OR13 commented 2 years ago

imo, did:web:example.com/foo:bar -> https://example.com/foo:bar/did.json... no problem here.

letmaik commented 2 years ago

imo, did:web:example.com/foo:bar -> https://example.com/foo:bar/did.json... no problem here.

That's a DID URL, not a DID. I think this has to be solved for the DID itself, right?

OR13 commented 2 years ago

yes, that example was a did url with a path that contained a colon.

today:

The method specific identifier MUST match the common name used in the SSL/TLS certificate, and it MUST NOT include IP addresses or port numbers.

if we wanted to allow the identifier to use ports:

did:web:localhost%3A3000 -> https://localhost:3000/did.json

and for completness, here is a did url that uses ports and colons in paths:

did:web:example.com%3A1337/foo:bar -> https://example.com:1337/foo:bar/did.json

letmaik commented 2 years ago

yes, that example was a did url with a path that contained a colon.

today:

The method specific identifier MUST match the common name used in the SSL/TLS certificate, and it MUST NOT include IP addresses or port numbers.

But what follows after that is important:

Directories and subdirectories MAY optionally be included, delimited by colons rather than slashes.

This applies to DIDs, not just DID URLs. Or are you suggesting to remove that part?

dmitrizagidulin commented 2 years ago

@OR13

imo, did:web:example.com/foo:bar -> https://example.com/foo:bar/did.json... no problem here.

The issue mentioned is in the other direction:

https://example.com/foo:bar/ to did:web:example.com:foo%3Abar

But that should still be covered by the overall algorithm (that requires percent-encoding of path fragments when encoding from URL to DID).

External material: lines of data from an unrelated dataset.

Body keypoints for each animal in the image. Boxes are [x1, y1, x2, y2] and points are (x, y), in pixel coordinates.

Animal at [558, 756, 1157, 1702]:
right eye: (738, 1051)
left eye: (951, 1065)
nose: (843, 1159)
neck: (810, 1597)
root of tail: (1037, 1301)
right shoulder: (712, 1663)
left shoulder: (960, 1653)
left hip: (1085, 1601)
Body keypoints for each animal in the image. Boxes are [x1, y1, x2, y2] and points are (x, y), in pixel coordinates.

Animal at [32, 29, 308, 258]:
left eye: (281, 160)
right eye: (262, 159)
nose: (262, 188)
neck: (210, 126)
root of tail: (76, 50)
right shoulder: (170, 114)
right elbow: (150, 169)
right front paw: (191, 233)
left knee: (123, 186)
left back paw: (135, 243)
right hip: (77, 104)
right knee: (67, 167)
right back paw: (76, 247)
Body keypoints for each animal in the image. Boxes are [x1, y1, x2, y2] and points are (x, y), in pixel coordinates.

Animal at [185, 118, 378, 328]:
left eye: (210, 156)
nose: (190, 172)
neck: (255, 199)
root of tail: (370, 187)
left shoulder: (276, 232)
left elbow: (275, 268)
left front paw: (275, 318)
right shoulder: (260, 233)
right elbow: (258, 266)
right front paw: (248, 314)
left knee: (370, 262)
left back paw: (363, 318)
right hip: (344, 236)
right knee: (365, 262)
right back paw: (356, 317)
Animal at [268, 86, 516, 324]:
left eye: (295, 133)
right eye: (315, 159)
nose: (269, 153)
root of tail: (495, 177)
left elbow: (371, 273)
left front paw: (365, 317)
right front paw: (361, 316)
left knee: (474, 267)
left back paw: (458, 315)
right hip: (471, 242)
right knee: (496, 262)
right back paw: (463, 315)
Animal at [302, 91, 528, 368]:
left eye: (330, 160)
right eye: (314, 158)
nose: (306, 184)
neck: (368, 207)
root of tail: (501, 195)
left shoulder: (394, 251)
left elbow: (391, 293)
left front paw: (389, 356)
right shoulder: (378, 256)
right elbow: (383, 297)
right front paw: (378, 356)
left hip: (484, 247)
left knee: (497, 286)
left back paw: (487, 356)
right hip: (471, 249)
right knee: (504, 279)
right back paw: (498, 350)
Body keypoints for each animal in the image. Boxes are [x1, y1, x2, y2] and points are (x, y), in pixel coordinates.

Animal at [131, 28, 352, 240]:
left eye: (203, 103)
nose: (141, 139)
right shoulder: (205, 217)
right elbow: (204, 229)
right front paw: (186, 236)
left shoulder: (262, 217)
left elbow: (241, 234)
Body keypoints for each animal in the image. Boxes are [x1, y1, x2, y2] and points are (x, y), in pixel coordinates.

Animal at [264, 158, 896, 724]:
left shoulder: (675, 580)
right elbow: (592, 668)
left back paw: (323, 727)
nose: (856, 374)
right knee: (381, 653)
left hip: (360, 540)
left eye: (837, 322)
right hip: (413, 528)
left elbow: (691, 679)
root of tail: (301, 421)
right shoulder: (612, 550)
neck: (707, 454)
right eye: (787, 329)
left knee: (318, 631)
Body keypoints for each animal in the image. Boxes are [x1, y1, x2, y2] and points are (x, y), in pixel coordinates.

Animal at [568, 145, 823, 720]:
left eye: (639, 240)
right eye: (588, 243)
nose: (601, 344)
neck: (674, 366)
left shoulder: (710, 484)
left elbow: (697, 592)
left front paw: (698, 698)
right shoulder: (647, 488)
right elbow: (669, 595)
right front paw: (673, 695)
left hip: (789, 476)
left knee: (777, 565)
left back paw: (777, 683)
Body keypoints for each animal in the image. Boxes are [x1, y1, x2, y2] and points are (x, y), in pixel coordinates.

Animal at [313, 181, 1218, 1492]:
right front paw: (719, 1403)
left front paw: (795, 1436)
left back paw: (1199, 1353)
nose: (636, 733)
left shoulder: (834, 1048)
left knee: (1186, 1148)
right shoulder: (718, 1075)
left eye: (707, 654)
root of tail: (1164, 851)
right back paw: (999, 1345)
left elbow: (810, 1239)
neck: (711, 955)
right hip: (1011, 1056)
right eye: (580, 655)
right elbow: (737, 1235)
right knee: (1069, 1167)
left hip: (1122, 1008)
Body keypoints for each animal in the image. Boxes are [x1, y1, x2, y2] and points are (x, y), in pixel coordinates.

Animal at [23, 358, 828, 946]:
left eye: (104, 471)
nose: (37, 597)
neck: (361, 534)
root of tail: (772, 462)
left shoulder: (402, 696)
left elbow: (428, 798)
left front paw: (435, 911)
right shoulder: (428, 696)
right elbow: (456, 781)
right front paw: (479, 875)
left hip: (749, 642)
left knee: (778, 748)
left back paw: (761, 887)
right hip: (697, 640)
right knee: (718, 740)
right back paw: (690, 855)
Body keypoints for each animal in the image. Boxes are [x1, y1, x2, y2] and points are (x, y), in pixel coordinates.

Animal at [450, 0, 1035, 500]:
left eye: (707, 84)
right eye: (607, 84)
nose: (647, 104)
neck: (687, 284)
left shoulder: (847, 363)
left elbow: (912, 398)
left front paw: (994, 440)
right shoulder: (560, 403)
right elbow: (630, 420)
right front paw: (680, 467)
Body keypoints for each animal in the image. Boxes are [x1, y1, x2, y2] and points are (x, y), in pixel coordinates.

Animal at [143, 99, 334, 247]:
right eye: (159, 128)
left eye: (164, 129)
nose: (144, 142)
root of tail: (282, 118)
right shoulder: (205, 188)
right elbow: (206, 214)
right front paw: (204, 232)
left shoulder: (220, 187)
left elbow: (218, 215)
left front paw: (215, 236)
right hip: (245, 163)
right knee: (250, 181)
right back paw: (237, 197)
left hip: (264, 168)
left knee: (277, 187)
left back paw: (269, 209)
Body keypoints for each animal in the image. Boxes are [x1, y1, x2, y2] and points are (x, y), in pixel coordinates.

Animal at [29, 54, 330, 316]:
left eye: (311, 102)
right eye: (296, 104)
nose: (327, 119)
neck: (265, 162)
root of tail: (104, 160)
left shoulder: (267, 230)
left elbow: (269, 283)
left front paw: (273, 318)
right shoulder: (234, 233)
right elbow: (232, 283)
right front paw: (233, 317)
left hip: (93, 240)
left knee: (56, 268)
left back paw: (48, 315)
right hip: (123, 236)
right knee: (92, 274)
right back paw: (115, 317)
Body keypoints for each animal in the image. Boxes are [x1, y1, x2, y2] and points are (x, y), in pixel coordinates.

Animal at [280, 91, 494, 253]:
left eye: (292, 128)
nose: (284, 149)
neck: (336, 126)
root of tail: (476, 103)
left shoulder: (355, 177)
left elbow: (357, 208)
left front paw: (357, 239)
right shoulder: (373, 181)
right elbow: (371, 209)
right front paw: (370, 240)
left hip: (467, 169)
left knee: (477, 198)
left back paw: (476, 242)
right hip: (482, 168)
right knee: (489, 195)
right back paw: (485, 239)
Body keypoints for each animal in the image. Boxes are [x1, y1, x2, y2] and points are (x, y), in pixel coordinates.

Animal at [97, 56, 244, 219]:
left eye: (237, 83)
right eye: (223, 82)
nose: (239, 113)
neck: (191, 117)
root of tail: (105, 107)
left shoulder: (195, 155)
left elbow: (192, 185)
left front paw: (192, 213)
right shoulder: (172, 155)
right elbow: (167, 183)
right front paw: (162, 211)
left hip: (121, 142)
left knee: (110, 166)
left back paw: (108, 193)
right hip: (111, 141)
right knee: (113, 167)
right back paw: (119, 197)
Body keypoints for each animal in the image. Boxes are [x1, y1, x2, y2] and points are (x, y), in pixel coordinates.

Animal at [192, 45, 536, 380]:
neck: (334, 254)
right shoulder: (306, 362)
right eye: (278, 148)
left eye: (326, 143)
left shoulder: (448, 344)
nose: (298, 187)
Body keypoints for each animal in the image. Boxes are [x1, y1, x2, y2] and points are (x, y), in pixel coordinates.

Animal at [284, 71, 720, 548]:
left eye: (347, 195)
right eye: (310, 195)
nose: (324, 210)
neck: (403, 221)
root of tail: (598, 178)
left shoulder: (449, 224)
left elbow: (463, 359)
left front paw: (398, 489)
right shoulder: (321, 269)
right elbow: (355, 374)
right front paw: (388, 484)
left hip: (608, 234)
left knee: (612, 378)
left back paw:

OR13 commented 2 years ago

ahh yes, thanks for clarifying!

gribneau commented 2 years ago

Thinking in terms of the changes for #42 , the percent encoding would work like this:

did:web:example.com%3A1337:foo --> https://example.com:1337/foo/

and percent encoding in the path as well would work like this:

did:web:example.com%3A1337:foo%3Abar --> https://example.com:1337/foo:bar/

Is that correct?

dmitrizagidulin commented 2 years ago

@gribneau -- that looks right, +1

OR13 commented 2 years ago

^ yes, i think thats the case we needed

letmaik commented 2 years ago

and percent encoding in the path as well would work like this:

did:web:example.com%3A1337:foo%3Abar --> https://example.com:1337/foo:bar/

Is that correct?

What about IDNs? For the domain räksmörgås.josefsson.org how would the did:web look like? Are the unicode characters percent encoded? I guess so. How does resolve work then? Since this is an IDN and the resolve algo assumes URLs, not IRIs, it would have to undo the percent encoding and then convert via punycode to a URL: https://xn--rksmrgs-5wao1o.josefsson.org. I think this complicates things too much and I would probably just simplify this to url-decoding each segment in full and putting the parts together to form an IRI. So, did:web:r%C3%A4ksm%C3%B6rg%C3%A5s.josefsson.org%3A1337:r%C3%A4ks becomes https://räksmörgås.josefsson.org:1337/räks (plus /did.json appended). If you need a URI then that's an application concern and most libraries accept UTF-8 encoded IRIs anyway these days. Doing it this way also covers the port automatically and doesn't have to be mentioned specifically in the spec.

dmitrizagidulin commented 2 years ago

@letmaik - Great point. I'm reopening this issue as a reminder for us to address this in the next PR.